Milestones in the creation of our adult Level I Trauma Center:
- We have hired six world-class trauma faculty.
- A nursing clinical director of trauma services, Debra Allen, joined UCMC in March.
- Trauma care simulation and team building exercises are underway.
- Site visits to other trauma centers, such as Loyola Medicine in Chicago and Brigham and Women’s in Boston, have been completed and more are planned.
- We’re developing administrative and program support roles.
- To create the trauma center, we’ve created three interdisciplinary work teams around major phases of patient care (arrival/ED, procedural services and inpatient care/discharge)
- We are conducting Rapid Improvement Events (RIEs) to begin patient flow process design; teams are identifying and prioritizing resource needs.
- Core faculty positions have been posted and are being processed according to BSD procedures.
- Discussions around graduate medical education options are underway.
- David Crump, our violence recovery program manager is working in the hospital. He will handle outreach to the community and work inside the Medical Center to improve continuity of care for victims and families of gun violence.
Trauma care and how it makes the whole hospital better:
- We will establish a culture of trauma care. This means we won’t see trauma cases as a crisis. Trauma care as our normal way of providing care will make UChicago Medicine more efficient in all areas of patient care.
- The care we provide for victims of trauma will ultimately elevate the care we provide for all of our patients.

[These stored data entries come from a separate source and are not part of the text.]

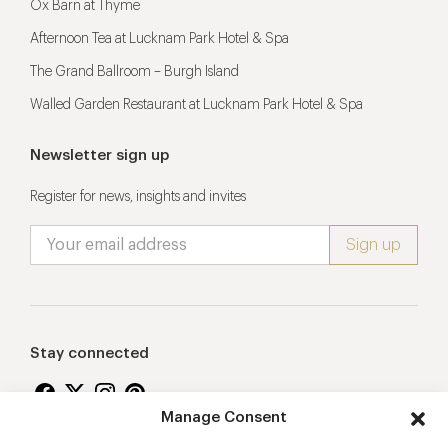
Ox Barn at Thyme
Afternoon Tea at Lucknam Park Hotel & Spa
The Grand Ballroom – Burgh Island
Walled Garden Restaurant at Lucknam Park Hotel & Spa
Newsletter sign up
Register for news, insights and invites
Stay connected
Manage Consent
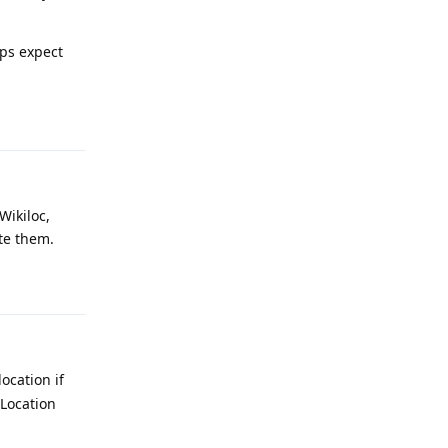
pps expect
Reply
Wikiloc,
te them.
Reply
ocation if
 Location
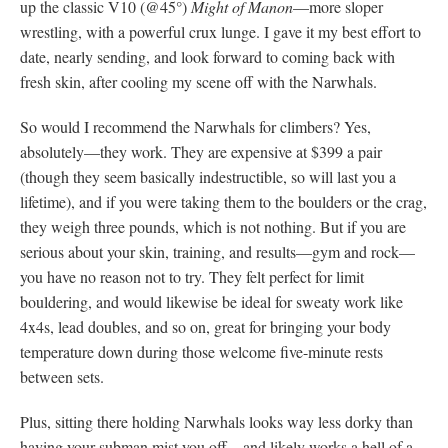
up the classic V10 (@45°)
Might of Manon
—more sloper
wrestling, with a powerful crux lunge. I gave it my best effort to
date, nearly sending, and look forward to coming back with
fresh skin, after cooling my scene off with the Narwhals.
So would I recommend the Narwhals for climbers? Yes,
absolutely—they work. They are expensive at $399 a pair
(though they seem basically indestructible, so will last you a
lifetime), and if you were taking them to the boulders or the crag,
they weigh three pounds, which is not nothing. But if you are
serious about your skin, training, and results—gym and rock—
you have no reason not to try. They felt perfect for limit
bouldering, and would likewise be ideal for sweaty work like
4x4s, lead doubles, and so on, great for bringing your body
temperature down during those welcome five-minute rests
between sets.
Plus, sitting there holding Narwhals looks way less dorky than
having your subman mist you off—and likely works a hell of a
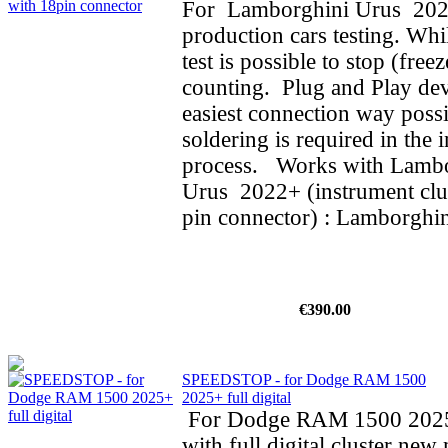
For Lamborghini Urus 202
production cars testing. Whi
test is possible to stop (fre
counting. Plug and Play dev
easiest connection way possi
soldering is required in the i
process. Works with Lamb
Urus 2022+ (instrument clus
pin connector) : Lamborghin
€390.00
SPEEDSTOP - for Dodge RAM 1500
2025+ full digital
For Dodge RAM 1500 202
with full digital cluster new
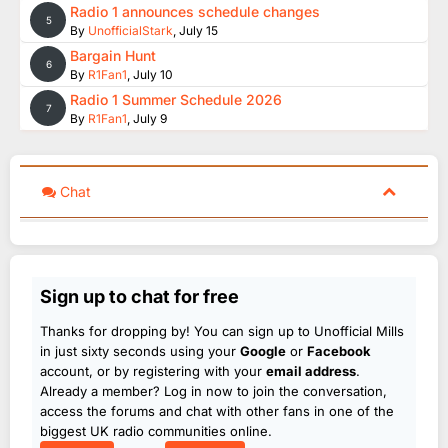
Radio 1 announces schedule changes
5
By
UnofficialStark
,
July 15
Bargain Hunt
6
By
R1Fan1
,
July 10
Radio 1 Summer Schedule 2026
7
By
R1Fan1
,
July 9
Chat
Sign up to chat for free
Thanks for dropping by! You can sign up to Unofficial Mills
in just sixty seconds using your
Google
or
Facebook
account, or by registering with your
email address
.
Already a member? Log in now to join the conversation,
access the forums and chat with other fans in one of the
biggest UK radio communities online.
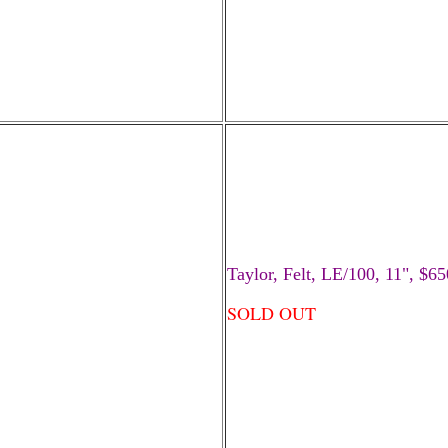
Taylor, Felt, LE/100, 11", $65
SOLD OUT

- We anticipate a state-of-the-art center that will provide high quality personalized care for acutely ill traumatized people.

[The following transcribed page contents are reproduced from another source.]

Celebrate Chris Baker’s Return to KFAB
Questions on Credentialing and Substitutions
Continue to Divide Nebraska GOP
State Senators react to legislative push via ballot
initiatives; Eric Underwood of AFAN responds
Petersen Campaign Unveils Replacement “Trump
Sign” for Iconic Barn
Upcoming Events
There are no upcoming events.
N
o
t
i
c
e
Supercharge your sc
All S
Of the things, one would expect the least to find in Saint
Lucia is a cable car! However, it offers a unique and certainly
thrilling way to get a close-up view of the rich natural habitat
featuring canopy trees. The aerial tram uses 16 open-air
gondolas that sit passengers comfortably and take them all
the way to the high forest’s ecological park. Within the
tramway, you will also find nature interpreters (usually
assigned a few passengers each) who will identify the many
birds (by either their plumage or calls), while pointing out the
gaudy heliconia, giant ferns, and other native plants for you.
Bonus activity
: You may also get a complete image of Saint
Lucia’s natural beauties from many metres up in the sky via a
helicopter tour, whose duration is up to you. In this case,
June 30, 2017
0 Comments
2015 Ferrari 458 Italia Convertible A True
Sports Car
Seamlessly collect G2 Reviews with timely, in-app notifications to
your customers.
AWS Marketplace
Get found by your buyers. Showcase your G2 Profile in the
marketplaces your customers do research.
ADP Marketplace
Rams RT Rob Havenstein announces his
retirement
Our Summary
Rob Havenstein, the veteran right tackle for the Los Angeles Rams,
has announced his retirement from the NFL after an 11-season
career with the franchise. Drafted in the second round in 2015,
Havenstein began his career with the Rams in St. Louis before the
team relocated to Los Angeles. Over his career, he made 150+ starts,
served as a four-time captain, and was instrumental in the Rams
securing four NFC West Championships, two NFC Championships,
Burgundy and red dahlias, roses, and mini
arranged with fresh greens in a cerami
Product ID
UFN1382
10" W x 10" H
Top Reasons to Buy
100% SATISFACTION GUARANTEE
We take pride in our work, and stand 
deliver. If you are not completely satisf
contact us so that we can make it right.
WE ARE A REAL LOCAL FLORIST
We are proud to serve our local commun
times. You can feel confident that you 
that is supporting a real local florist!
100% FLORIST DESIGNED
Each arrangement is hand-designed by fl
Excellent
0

- Using technology, we will treat each and every patient, each and every day, as if he or she were our family member—not a victim or a perpetrator.
- We’re already a 24-7 operation, but the sense of urgency around emergent cases will escalate.
- Trauma care will require the involvement of the right people (including those who perform functions outside of the Emergency Department), new and revised policies and protocols, programs that will be new to UCMC, a heightened level of teamwork, and new and refined systems of care.
- A trauma center in which we treat multiple emergencies at one time will require us to create backup systems and redundancies. This will become our normal way of providing care.
- The UChicago Medicine Community Advisory Council will be important advisors related to partnerships and our strategy to address community health needs, which includes violence prevention efforts.
- We encourage you to actively consider how a trauma center at UCM will affect how you currently do your work and plan accordingly.
- As we identify any gaps, we will listen attentively and act deliberately to safely launch the Trauma Center.
The University of Chicago Medicine (UCM) has awarded seven capacity-building grants to provide immediate support to existing community-based violence prevention, intervention, and recovery efforts on Chicago’s South Side.
The grant money will allow the selected community organizations to fund new counselors, new equipment, and program expansion to include more participants. The grants are designed to support programs that will help create safer spaces during the summer.